[[ Text excerpt open ]]
-Automation and acquisition servers routinely:
-  * Communicate with external services
-  * Query indexers and metadata providers
-  * Download content from untrusted or variable sources
-  * Maintain long-lived outbound connections
-Without a VPN, this traffic:
-  * Exposes your public IP address
-  * Is directly attributable to your ISP account
-  * Can be logged, throttled, or flagged
-  * Breaks the assumption of isolation used elsewhere in the architecture
-A VPN establishes a **controlled, encrypted egress path** that decouples acquisition traffic from your physical location and ISP identity.
-===== Risk Reduction, Not Anonymity =====
-This is not about absolute anonymity.
-A VPN provides:
-  * IP abstraction
-  * Traffic encryption in transit
-  * Reduced ISP visibility
-  * Consistent routing behavior
-It does **not**:
-  * Make a system immune to misconfiguration
-  * Replace firewall rules
-  * Protect exposed services
-Think of the VPN as a **network boundary**, not a magic shield.
-===== Architectural Role of the VPN Server =====
-In the Trash Panda Guides environment:
-  * The automation/acquisition server is isolated
-  * Internet-bound traffic is forced through the VPN
-  * LAN traffic remains local and unrestricted
-This creates a clear separation:
-  * WAN traffic = encrypted, tunneled
-  * LAN traffic = direct, low-latency
-This balance is critical — especially for:
-  * NFS mounts
-  * Plex communication
-  * Reverse proxy access
-  * Management UIs
-===== Mandatory VPN Behavior =====
-Any acceptable VPN configuration **must** meet the following requirements:
-  * All internet-bound traffic traverses the VPN
-  * Local subnet traffic bypasses the VPN
-  * VPN failure does not leak traffic
-  * The VPN starts automatically at boot
-  * No application-level VPN exceptions
-If the VPN drops, traffic should **fail closed**, not silently fall back to the WAN.
[[ Text excerpt closed ]]
[[ Information open ]]
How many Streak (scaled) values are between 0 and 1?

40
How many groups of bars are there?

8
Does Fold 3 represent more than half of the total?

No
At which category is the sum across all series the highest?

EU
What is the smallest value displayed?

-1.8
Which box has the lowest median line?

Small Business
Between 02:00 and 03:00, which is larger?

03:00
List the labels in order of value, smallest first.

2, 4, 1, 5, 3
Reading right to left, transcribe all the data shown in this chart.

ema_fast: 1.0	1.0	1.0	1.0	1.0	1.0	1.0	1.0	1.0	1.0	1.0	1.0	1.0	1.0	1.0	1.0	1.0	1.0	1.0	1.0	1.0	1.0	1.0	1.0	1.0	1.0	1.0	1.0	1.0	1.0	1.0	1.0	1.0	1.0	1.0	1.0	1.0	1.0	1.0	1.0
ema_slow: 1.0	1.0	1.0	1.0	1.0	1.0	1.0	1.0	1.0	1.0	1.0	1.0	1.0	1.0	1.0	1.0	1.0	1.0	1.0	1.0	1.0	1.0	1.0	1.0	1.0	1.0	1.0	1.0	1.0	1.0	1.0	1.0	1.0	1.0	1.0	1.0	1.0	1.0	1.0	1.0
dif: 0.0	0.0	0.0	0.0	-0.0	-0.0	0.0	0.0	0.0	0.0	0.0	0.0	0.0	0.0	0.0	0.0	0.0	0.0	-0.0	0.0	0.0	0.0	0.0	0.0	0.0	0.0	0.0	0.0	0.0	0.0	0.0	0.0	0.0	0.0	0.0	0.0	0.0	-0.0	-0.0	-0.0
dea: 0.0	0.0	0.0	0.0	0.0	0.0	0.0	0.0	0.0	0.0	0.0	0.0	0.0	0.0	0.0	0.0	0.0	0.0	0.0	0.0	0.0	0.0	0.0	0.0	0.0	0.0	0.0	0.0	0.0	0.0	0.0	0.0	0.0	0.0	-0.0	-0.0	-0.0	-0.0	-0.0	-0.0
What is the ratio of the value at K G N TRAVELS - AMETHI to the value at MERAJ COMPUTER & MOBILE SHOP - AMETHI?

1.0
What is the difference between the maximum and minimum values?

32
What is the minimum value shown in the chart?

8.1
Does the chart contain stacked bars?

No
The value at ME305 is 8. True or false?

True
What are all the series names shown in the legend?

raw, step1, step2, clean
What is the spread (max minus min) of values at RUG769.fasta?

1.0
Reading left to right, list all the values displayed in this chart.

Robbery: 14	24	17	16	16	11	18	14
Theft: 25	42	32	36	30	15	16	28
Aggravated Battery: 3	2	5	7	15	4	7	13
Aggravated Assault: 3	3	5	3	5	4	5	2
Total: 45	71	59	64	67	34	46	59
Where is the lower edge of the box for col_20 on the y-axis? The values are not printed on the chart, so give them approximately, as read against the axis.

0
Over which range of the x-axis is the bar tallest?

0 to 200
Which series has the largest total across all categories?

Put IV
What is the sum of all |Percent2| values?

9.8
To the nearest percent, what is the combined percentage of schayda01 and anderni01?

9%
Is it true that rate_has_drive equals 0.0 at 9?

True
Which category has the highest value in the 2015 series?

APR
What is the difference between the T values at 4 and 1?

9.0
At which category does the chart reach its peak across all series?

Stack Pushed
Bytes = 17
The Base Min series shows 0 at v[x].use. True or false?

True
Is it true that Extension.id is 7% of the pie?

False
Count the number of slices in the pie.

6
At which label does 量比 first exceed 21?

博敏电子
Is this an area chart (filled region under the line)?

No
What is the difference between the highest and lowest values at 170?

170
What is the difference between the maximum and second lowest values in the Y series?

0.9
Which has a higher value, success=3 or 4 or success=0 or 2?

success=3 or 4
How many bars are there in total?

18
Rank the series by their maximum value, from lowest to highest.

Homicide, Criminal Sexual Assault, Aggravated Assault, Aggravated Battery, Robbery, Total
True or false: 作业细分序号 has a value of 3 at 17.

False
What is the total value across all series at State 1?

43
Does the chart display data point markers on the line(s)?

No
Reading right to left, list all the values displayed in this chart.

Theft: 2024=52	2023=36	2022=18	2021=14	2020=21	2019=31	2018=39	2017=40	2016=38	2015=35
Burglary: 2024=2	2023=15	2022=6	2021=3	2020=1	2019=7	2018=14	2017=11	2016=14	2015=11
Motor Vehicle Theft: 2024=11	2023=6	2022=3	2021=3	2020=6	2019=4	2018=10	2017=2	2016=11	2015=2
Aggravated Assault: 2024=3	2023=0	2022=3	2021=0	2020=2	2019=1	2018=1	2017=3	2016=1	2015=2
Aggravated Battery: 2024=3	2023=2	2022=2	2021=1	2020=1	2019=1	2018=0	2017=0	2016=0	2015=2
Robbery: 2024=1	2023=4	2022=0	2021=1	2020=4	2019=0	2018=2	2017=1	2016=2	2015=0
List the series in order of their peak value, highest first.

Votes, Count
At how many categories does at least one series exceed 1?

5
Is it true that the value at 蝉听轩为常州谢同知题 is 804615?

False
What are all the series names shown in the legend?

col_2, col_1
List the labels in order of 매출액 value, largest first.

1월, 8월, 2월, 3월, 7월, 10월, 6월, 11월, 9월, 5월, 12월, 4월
[[ Information closed ]]
» What you have to do:
Reproduce everything in the VPN text from "-Automation and acquisition" down to "about absolute anonymity.".

» Solution:
-Automation and acquisition servers routinely:
-  * Communicate with external services
-  * Query indexers and metadata providers
-  * Download content from untrusted or variable sources
-  * Maintain long-lived outbound connections
-Without a VPN, this traffic:
-  * Exposes your public IP address
-  * Is directly attributable to your ISP account
-  * Can be logged, throttled, or flagged
-  * Breaks the assumption of isolation used elsewhere in the architecture
-A VPN establishes a **controlled, encrypted egress path** that decouples acquisition traffic from your physical location and ISP identity.
-===== Risk Reduction, Not Anonymity =====
-This is not about absolute anonymity.